Problem to solve
When you retype the entries, keep each one exact and leave out the pictures.

Information supplied
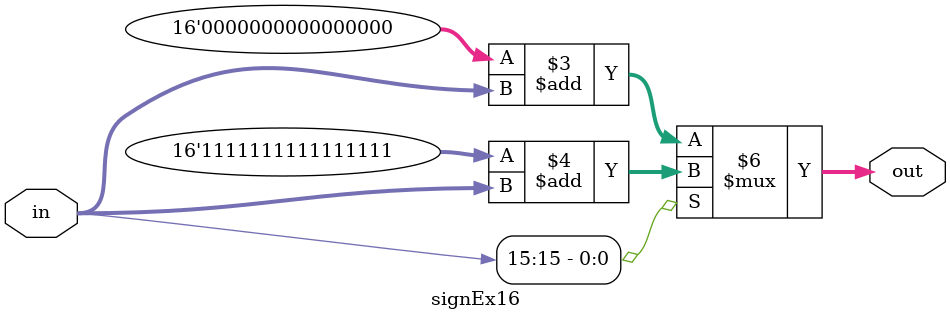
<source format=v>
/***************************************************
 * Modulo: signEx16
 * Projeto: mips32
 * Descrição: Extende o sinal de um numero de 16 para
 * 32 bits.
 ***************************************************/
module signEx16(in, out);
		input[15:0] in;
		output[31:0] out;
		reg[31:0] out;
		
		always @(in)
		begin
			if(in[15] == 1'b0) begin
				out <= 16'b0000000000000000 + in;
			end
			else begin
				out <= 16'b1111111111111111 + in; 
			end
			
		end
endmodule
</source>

Answer to this exercise
<source format=v>
/***************************************************
 * Modulo: signEx16
 * Projeto: mips32
 * Descrição: Extende o sinal de um numero de 16 para
 * 32 bits.
 ***************************************************/
module signEx16(in, out);
		input[15:0] in;
		output[31:0] out;
		reg[31:0] out;
		
		always @(in)
		begin
			if(in[15] == 1'b0) begin
				out <= 16'b0000000000000000 + in;
			end
			else begin
				out <= 16'b1111111111111111 + in; 
			end
			
		end
endmodule
</source>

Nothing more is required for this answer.